ARASENS phase 3 trial of ODM-201 in men with metastatic hormone-sensitive prostate cancer (mHSPC)

TPS5092 Background: Androgen deprivation therapy (ADT) ± docetaxel is recommended first-line therapy for mHSPC, but most patients progress to castration-resistant PC (CRPC). BAY-1841788 (ODM-201) is an investigational oral androgen receptor (AR) antagonist that has a unique chemical structure designed to block the growth of cancer cells through binding to the AR with high affinity and inhibiting the receptor function. In preclinical studies, ODM-201 and its main circulating metabolite are active also in known AR mutants (eg, W742L, F877L), and have been found to have negligible blood-brain barrier penetration. In the phase 1 ARAFOR and phase 1/2 ARADES trials, ODM-201 had antitumor activity and was well tolerated in men with mCRPC (Massard et al. Eur Urol. 2016;69:834‒840; Fizazi et al. Lancet Oncol. 2014;15:975‒985). Given this promising activity in mCRPC, the ARASENS trial is evaluating ODM-201 plus standard ADT + docetaxel in men with metastatic disease (mHSPC).

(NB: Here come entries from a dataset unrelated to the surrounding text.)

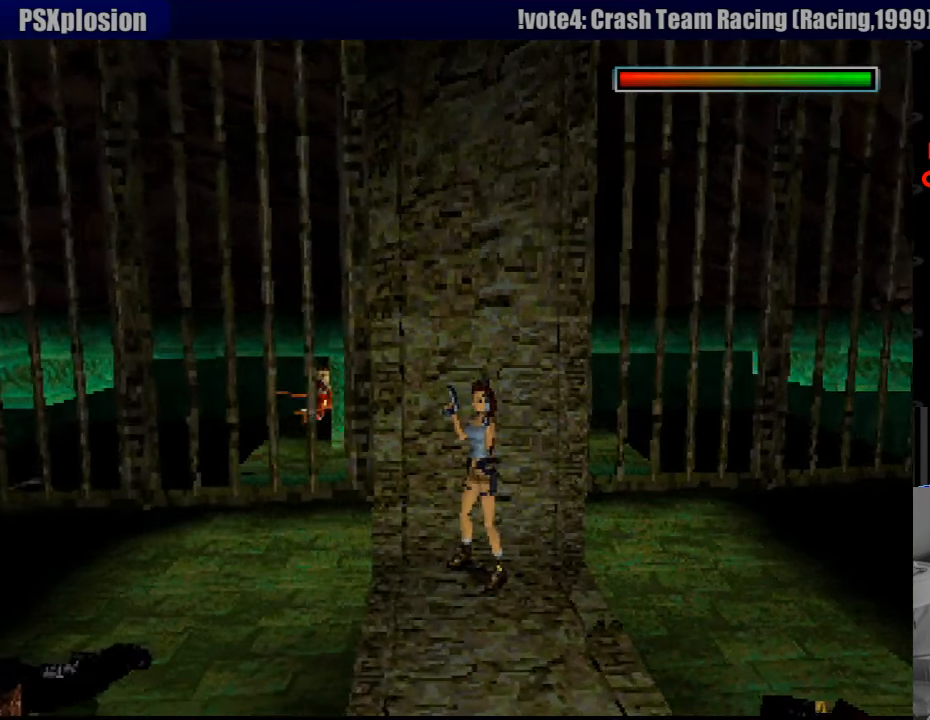
{"buttons": ["CROSS"], "events": []}
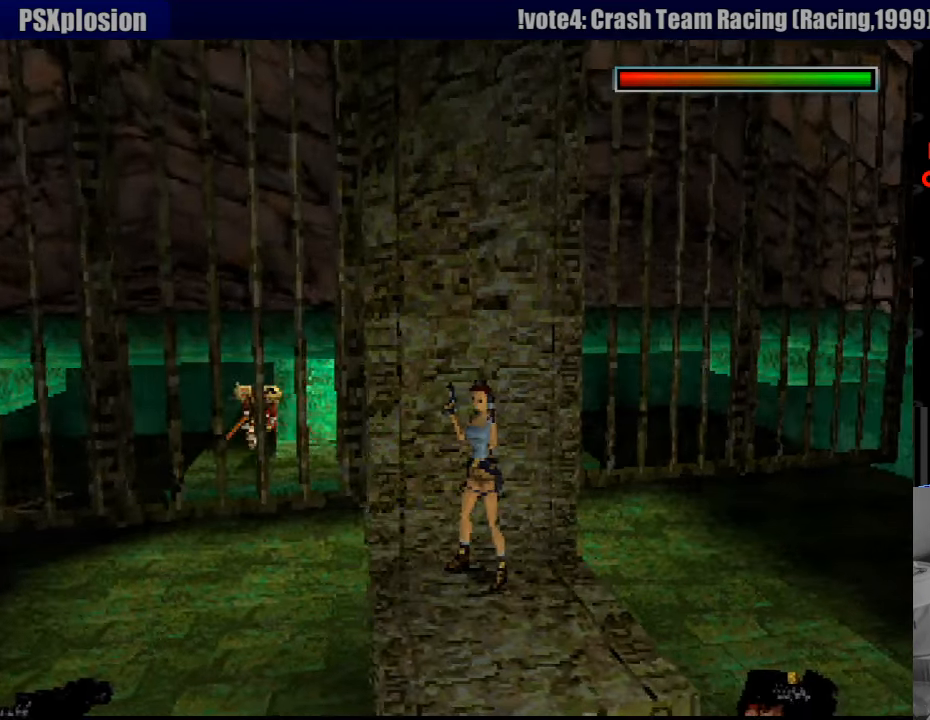
{"buttons": ["CROSS", "DPAD_LEFT"], "events": [[267, "DPAD_LEFT", "down"]]}
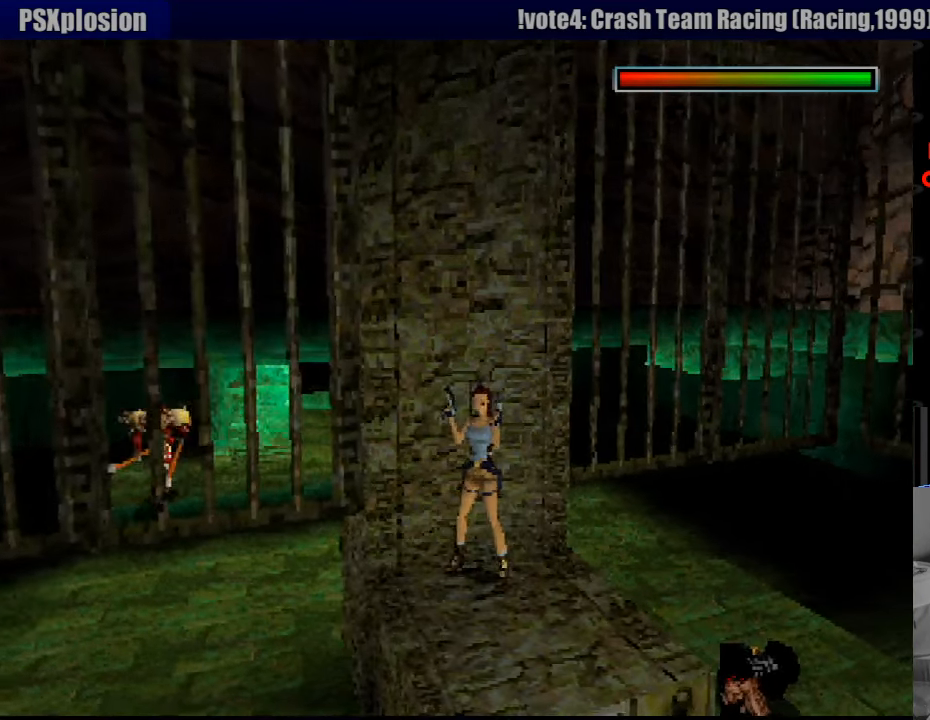
{"buttons": ["CROSS", "DPAD_RIGHT"], "events": [[67, "DPAD_LEFT", "up"], [267, "DPAD_RIGHT", "down"]]}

Methods: This international, randomized, double-blind, placebo-controlled, phase 3 trial (NCT02799602) is being conducted in 23 countries. ~1300 men with newly diagnosed mHSPC will be randomized 1:1 to either ODM-201 600 mg twice daily (2×300 mg tablets) orally with food or placebo, both with ADT + docetaxel (6 cycles after randomization), and stratified by extent of disease and alkaline phosphatase levels. Key inclusion criteria are histologically or cytologically confirmed PC with documented metastases, started ADT ± first-generation anti-androgen therapy ≤12 weeks before randomization, and Eastern Cooperative Oncology Group performance status 0 or 1. The primary objective is to show superior overall survival with ODM-201 vs placebo, both with ADT + docetaxel. Secondary end points include time to CRPC, initiation of subsequent anticancer therapy, symptomatic skeletal event-free survival (SSE-FS), time to first SSE, initiation of opioid use, pain progression, and worsening of physical symptoms, all measured at 12-week intervals. Safety will be assessed by adverse events. The trial is open for enrollment; first patient first visit was in November 2016 and > 10 sites are open for recruitment and enrolling patients. Clinical trial information: NCT02799602.